Supplied material:
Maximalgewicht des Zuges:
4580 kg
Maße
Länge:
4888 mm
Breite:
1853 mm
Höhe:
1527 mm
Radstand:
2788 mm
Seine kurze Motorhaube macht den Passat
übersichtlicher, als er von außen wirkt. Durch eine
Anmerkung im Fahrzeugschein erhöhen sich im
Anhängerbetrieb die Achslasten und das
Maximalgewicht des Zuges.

...

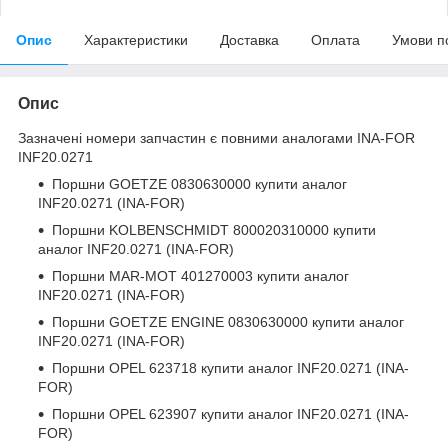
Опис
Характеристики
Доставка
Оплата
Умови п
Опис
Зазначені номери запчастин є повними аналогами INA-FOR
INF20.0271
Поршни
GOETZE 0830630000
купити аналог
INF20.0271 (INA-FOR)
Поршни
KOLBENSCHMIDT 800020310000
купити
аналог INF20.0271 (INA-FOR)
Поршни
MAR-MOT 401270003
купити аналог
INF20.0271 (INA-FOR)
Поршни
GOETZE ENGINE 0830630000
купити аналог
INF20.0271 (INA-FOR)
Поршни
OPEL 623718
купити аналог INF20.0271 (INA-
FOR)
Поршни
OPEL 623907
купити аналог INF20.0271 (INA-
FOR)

What the exercise asks:
Using the entries above, return each line that includes the word "Maximalgewicht".

Solution to the problem:
Maximalgewicht des Zuges:
Maximalgewicht des Zuges.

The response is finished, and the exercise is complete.